## [TASK INSTRUCTIONS]
Out of the listing below, copy every line that carries the string "linejoin".

## [GIVEN DATA]
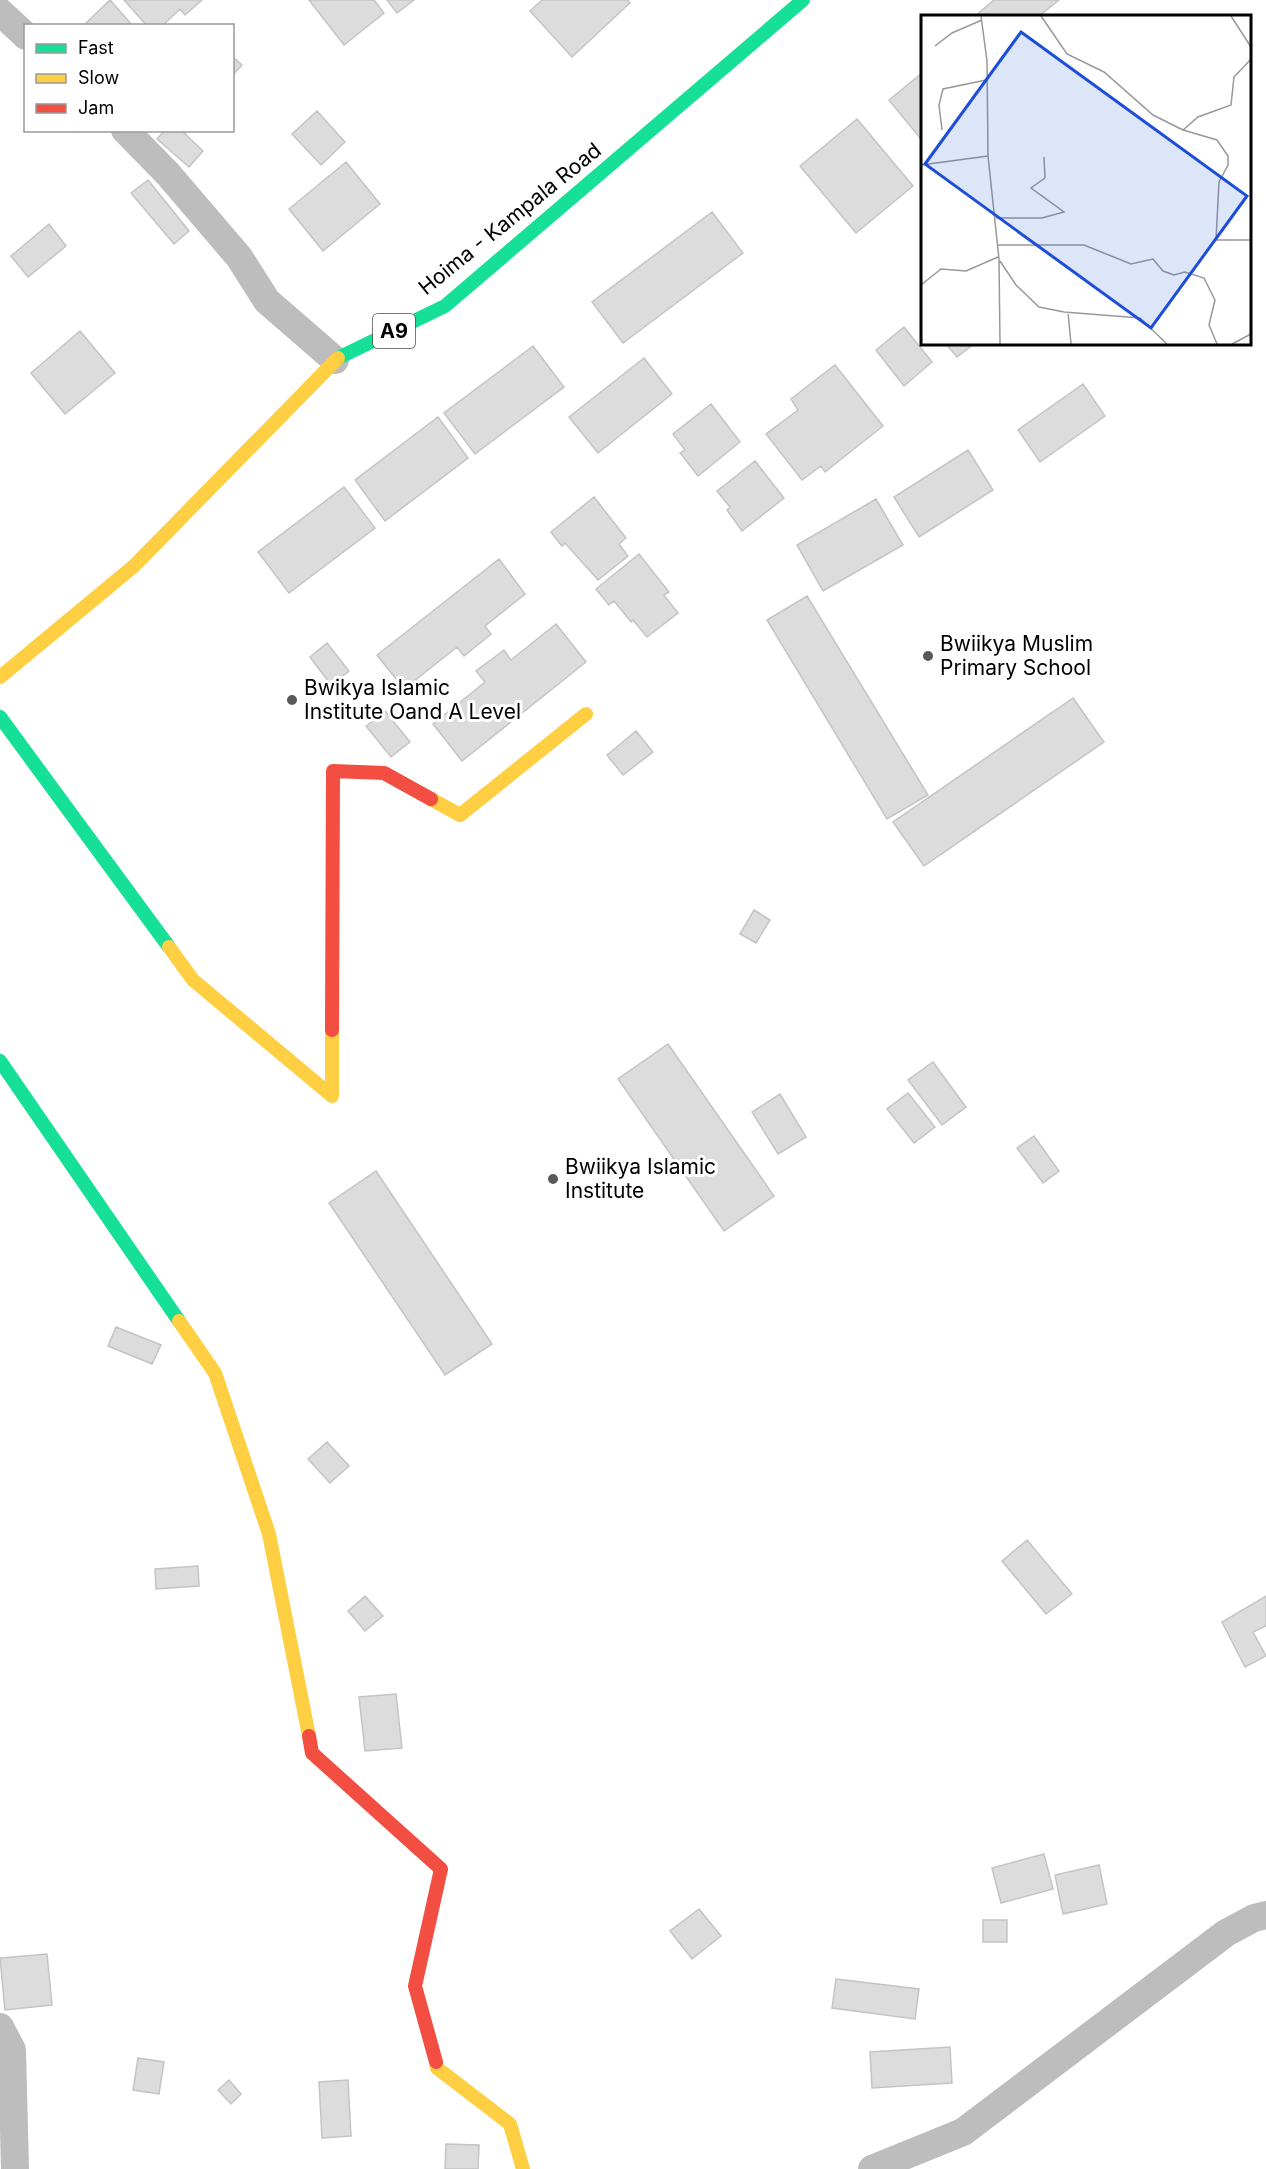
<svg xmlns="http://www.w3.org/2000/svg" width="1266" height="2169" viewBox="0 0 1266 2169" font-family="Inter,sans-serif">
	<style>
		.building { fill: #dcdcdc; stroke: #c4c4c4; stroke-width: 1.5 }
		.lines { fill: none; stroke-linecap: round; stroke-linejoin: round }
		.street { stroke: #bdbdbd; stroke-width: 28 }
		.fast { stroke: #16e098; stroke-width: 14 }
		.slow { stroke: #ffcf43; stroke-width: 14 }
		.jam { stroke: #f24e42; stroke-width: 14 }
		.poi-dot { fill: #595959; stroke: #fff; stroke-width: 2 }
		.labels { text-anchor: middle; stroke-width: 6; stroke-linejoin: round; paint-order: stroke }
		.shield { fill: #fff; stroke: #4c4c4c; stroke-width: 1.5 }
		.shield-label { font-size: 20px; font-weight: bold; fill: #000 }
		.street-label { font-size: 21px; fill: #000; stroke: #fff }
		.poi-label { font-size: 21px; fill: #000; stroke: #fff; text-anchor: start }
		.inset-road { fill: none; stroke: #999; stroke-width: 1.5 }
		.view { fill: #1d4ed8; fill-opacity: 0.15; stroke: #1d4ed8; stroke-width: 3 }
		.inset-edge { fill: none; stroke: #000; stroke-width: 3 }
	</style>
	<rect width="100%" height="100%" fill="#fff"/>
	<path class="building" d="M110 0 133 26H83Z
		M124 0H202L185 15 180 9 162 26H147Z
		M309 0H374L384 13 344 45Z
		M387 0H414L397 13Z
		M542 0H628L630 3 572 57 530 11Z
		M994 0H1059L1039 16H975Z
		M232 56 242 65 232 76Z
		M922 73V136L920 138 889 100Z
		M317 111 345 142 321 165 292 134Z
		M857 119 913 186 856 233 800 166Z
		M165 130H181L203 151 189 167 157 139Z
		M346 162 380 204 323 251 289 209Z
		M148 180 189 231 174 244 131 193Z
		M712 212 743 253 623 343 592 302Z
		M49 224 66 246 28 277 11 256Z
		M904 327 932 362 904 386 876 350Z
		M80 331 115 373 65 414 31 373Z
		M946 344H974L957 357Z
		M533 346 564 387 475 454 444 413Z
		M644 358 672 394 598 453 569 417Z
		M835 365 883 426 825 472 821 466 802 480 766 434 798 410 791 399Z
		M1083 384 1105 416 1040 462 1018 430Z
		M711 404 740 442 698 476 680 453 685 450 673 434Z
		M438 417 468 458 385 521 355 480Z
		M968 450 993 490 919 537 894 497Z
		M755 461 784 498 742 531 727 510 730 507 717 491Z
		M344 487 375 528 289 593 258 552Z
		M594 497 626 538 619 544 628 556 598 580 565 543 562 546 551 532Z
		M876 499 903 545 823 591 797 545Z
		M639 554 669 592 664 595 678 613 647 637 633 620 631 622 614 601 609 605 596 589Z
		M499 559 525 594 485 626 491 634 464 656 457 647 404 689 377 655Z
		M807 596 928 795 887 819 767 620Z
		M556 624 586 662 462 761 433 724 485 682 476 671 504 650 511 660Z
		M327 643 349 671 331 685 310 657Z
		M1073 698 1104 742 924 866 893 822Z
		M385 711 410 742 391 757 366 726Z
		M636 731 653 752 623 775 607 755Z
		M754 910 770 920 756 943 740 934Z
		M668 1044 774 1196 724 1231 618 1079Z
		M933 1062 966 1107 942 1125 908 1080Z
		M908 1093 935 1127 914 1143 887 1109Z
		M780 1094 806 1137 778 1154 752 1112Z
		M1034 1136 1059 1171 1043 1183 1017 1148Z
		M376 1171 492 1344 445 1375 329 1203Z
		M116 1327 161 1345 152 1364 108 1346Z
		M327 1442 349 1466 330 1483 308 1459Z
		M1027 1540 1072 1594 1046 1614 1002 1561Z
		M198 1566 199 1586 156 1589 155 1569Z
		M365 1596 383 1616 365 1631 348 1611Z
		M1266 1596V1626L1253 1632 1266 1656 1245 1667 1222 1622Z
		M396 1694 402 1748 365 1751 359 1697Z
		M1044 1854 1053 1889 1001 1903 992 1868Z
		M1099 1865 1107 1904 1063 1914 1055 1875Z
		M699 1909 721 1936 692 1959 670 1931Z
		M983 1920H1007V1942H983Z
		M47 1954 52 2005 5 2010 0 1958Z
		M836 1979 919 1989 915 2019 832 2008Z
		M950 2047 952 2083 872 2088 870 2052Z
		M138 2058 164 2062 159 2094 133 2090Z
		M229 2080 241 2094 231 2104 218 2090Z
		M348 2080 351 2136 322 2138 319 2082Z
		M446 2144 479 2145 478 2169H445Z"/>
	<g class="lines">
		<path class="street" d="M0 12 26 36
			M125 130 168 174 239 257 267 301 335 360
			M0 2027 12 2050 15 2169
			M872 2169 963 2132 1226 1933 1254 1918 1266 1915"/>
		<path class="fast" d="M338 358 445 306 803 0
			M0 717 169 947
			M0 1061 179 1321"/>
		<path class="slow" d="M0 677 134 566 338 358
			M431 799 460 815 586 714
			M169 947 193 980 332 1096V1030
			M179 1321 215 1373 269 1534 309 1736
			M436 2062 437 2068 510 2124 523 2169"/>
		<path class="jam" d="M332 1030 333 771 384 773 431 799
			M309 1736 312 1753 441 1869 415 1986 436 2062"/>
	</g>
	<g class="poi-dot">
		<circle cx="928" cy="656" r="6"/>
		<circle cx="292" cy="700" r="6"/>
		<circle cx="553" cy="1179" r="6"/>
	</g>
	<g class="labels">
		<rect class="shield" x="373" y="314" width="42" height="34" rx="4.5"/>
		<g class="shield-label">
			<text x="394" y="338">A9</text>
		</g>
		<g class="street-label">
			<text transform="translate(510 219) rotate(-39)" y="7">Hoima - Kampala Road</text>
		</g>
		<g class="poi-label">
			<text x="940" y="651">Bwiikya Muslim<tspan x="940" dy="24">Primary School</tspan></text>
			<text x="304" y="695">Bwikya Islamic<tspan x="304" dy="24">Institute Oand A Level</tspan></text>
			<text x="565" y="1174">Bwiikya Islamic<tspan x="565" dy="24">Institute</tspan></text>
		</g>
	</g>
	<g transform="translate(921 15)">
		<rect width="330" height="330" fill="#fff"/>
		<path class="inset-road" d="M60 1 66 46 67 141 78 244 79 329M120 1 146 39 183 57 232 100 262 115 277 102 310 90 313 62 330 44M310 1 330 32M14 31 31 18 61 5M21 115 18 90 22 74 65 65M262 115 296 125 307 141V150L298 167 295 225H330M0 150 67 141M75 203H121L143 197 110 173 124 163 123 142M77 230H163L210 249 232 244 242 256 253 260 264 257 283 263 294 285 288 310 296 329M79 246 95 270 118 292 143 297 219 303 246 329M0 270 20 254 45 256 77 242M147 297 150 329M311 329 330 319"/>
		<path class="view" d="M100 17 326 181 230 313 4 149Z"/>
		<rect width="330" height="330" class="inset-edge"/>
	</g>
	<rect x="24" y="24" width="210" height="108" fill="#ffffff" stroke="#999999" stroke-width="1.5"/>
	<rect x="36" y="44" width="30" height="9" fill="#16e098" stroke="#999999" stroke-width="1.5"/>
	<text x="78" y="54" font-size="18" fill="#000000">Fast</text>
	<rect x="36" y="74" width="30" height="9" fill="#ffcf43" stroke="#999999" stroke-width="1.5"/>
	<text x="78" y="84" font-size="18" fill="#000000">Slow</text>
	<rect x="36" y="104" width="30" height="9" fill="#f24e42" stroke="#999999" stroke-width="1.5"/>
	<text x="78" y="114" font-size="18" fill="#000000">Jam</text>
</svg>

## [EXERCISE ANSWER]
		.lines { fill: none; stroke-linecap: round; stroke-linejoin: round }
		.labels { text-anchor: middle; stroke-width: 6; stroke-linejoin: round; paint-order: stroke }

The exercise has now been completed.